Task details
Set down each line of the data below exactly as it stands, dropping the pictures.

[Data extracted from a collection]
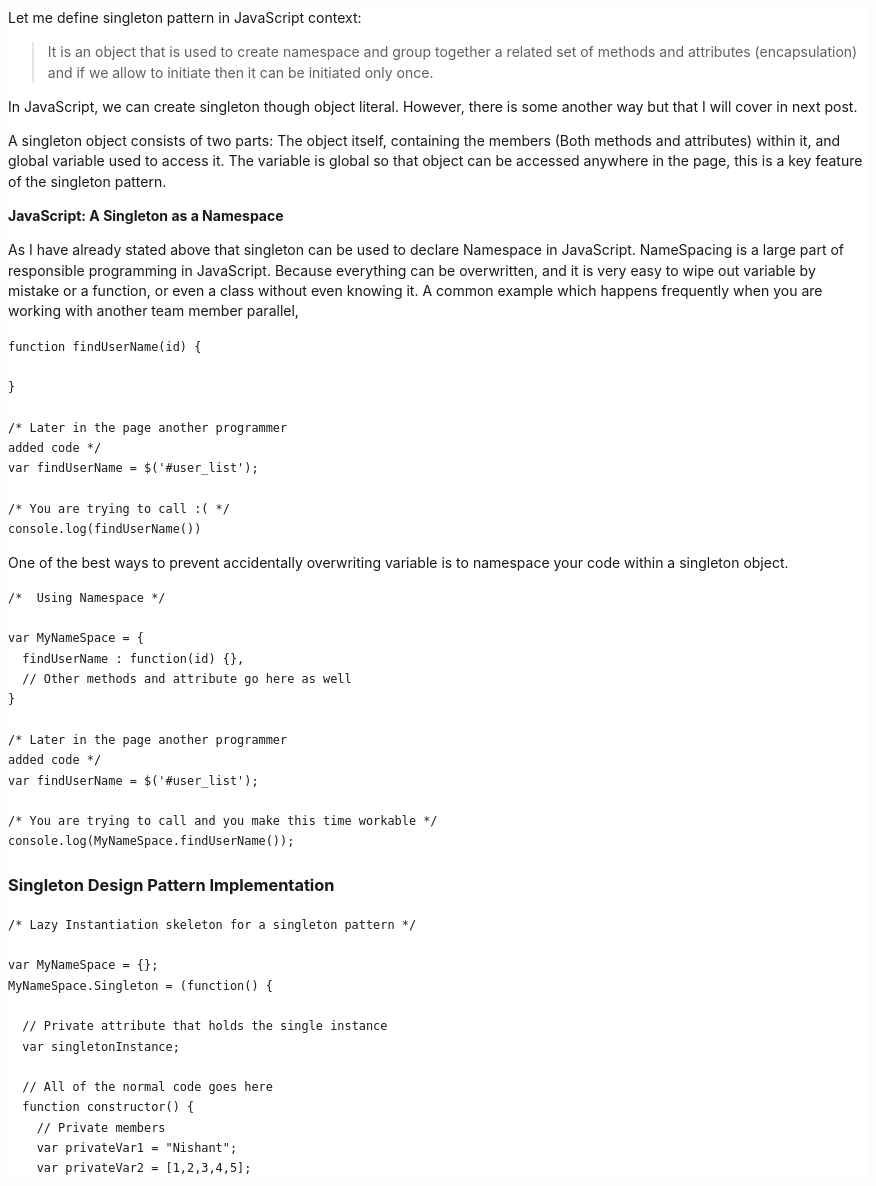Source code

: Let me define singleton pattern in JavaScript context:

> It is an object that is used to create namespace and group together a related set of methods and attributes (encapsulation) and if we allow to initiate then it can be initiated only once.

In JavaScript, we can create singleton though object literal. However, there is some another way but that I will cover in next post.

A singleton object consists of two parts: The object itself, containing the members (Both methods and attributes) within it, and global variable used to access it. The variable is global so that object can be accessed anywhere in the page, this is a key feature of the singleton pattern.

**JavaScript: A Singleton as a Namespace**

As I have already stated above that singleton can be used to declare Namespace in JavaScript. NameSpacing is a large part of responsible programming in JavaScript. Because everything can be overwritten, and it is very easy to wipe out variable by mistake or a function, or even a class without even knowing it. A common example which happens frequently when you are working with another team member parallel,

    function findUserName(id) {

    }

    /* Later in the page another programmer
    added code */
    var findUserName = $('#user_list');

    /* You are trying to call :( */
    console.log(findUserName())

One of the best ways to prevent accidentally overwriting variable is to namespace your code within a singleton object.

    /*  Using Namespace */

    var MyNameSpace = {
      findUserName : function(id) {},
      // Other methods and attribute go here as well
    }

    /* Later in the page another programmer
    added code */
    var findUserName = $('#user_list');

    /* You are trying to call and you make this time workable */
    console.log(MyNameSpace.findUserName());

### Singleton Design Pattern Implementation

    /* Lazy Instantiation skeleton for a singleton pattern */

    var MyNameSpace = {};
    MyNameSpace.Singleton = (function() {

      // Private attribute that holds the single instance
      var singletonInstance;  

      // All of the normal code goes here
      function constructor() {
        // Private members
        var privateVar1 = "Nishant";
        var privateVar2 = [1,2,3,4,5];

Answer space
Source code

: Let me define singleton pattern in JavaScript context:

> It is an object that is used to create namespace and group together a related set of methods and attributes (encapsulation) and if we allow to initiate then it can be initiated only once.

In JavaScript, we can create singleton though object literal. However, there is some another way but that I will cover in next post.

A singleton object consists of two parts: The object itself, containing the members (Both methods and attributes) within it, and global variable used to access it. The variable is global so that object can be accessed anywhere in the page, this is a key feature of the singleton pattern.

**JavaScript: A Singleton as a Namespace**

As I have already stated above that singleton can be used to declare Namespace in JavaScript. NameSpacing is a large part of responsible programming in JavaScript. Because everything can be overwritten, and it is very easy to wipe out variable by mistake or a function, or even a class without even knowing it. A common example which happens frequently when you are working with another team member parallel,

    function findUserName(id) {

    }

    /* Later in the page another programmer
    added code */
    var findUserName = $('#user_list');

    /* You are trying to call :( */
    console.log(findUserName())

One of the best ways to prevent accidentally overwriting variable is to namespace your code within a singleton object.

    /*  Using Namespace */

    var MyNameSpace = {
      findUserName : function(id) {},
      // Other methods and attribute go here as well
    }

    /* Later in the page another programmer
    added code */
    var findUserName = $('#user_list');

    /* You are trying to call and you make this time workable */
    console.log(MyNameSpace.findUserName());

### Singleton Design Pattern Implementation

    /* Lazy Instantiation skeleton for a singleton pattern */

    var MyNameSpace = {};
    MyNameSpace.Singleton = (function() {

      // Private attribute that holds the single instance
      var singletonInstance;  

      // All of the normal code goes here
      function constructor() {
        // Private members
        var privateVar1 = "Nishant";
        var privateVar2 = [1,2,3,4,5];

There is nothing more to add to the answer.